Chess, eucher, poker and baseball (this shocked me) were mentioned as games played in camp. After July 2nd, 1863 the day of the big battle including a 2 hour cannon shelling many men lost their hearing for a few days. The bayonet charge usually made the enemy run or break since guns and muskets took time to reload and if you were in a defensive fire position then you had to exit. Information was key and Lee seemed to have more of it from spies and spotters. Skirmishers were troops who held the buffer areas between troop concentrations and usually plinked away at each other in probing type engagements. Men improved their writing skills through letter writing over time. Coffee was big, hard tack was staple. Meat was scarce. Men could sleep at the drop of a hat. The way these troops survived day to day was unreal. Fighting in warm weather much harder then cool. Throwing away a coat (due to weight and burden) that only weeks before you would kill for. Heatstroke. The rebel yell really was the south's war cry and the northern soldiers didn't say it affected then much. The soldiers were never inspired before a battle, like governement employees they just did their job. They were given a speech once and they liked it from a general. The soldiers had a rubber backed blanket that they used in the field to sleep on (what is this item?).

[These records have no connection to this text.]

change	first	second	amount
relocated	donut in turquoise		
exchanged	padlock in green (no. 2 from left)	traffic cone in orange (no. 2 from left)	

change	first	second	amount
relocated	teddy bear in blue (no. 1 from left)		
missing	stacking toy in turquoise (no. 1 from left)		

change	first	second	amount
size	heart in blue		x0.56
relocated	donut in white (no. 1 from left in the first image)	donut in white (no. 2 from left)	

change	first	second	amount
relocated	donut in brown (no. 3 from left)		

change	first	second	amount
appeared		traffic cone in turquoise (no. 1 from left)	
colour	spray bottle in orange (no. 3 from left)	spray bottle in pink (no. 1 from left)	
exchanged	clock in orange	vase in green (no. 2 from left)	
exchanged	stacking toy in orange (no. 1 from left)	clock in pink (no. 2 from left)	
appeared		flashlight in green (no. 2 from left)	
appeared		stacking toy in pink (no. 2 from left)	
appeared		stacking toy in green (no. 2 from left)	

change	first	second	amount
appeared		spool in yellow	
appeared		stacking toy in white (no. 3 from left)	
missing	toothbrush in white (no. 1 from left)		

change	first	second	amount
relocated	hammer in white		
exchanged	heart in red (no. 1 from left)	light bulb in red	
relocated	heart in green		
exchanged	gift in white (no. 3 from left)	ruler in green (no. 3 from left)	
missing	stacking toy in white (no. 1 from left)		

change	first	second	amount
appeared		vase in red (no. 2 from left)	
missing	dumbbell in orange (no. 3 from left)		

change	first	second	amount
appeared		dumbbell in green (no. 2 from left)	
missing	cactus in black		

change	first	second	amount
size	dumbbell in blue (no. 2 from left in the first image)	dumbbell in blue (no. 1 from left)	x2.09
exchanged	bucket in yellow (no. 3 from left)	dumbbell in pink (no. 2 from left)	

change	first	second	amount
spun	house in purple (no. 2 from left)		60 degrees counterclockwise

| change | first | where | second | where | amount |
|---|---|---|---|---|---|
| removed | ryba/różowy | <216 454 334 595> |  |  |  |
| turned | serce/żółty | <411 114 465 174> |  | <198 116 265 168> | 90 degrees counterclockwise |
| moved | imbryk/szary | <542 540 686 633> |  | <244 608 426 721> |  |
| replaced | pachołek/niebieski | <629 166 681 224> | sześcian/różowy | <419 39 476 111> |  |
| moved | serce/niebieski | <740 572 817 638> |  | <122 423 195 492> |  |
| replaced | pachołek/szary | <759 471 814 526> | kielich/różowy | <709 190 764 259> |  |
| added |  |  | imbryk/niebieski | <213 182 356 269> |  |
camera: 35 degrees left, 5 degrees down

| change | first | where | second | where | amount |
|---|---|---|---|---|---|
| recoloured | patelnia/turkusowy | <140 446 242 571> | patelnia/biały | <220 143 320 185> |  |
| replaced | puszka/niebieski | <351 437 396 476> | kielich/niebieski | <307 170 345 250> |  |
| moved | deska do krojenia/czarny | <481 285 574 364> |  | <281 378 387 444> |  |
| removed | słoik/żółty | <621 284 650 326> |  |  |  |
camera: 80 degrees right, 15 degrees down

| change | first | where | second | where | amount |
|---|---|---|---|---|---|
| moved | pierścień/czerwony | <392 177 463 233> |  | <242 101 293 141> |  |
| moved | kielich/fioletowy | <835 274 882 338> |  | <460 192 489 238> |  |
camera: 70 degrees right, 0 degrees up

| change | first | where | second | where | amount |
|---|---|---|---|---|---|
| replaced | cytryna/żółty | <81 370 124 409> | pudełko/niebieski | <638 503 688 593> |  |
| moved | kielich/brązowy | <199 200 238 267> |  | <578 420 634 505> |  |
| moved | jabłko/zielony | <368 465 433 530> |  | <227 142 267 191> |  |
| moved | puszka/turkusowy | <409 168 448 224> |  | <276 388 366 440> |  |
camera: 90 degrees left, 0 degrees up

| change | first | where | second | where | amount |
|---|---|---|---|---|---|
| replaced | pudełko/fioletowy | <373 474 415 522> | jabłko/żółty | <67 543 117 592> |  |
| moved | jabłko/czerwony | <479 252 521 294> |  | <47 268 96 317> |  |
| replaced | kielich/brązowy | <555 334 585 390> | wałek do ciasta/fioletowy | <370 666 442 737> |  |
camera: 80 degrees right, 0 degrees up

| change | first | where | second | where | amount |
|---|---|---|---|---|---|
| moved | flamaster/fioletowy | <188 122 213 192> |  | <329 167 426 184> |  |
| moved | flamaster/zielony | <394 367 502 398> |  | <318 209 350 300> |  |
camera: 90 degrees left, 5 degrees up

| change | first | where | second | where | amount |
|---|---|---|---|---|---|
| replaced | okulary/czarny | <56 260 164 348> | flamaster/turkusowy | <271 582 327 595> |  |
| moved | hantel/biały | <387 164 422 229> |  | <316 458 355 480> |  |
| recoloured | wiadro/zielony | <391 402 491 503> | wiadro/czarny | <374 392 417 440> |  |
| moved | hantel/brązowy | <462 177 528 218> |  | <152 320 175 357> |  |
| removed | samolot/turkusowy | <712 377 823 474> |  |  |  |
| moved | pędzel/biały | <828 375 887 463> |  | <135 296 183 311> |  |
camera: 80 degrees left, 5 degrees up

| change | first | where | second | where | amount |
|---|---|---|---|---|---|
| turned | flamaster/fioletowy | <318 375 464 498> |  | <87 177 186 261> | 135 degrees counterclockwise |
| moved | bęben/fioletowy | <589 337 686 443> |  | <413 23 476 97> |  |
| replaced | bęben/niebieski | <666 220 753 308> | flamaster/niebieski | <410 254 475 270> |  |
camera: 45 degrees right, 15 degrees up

Trading/trickery related? (as best I can here):

Gold was best, some men tricked by currency changers. Inflation of prices for foodstuffs. One soldier spent a lot of money on an apple pie and when the pie was cut into there was nary any apple. Armies usually were followed by sellers of food, liquor, etc. (profiteers–necessary evil to some degree) Whiskey for officers only was watched closely by the enlisted. Whiskey used as medicine. I took a double measure of whisk, and up it came. Never drink on an empty stomach. They came upon an earthworks with heavy cannon, upon closer inspection the cannon were stove pipe. Inside the work were some pitiful secesh (rebels). In order to not to miss high, the men were charged to aim for their feet.

In ending I have not read a civil war book in quite some time and decided to refresh the mind about it. Many emotions are kindled by reading about the war and what the country went through. The first Minn. as a model of coolness, obedience, level-headedness, bravery and tenacity to name just a few qualities is worth one's time to get acquainted with.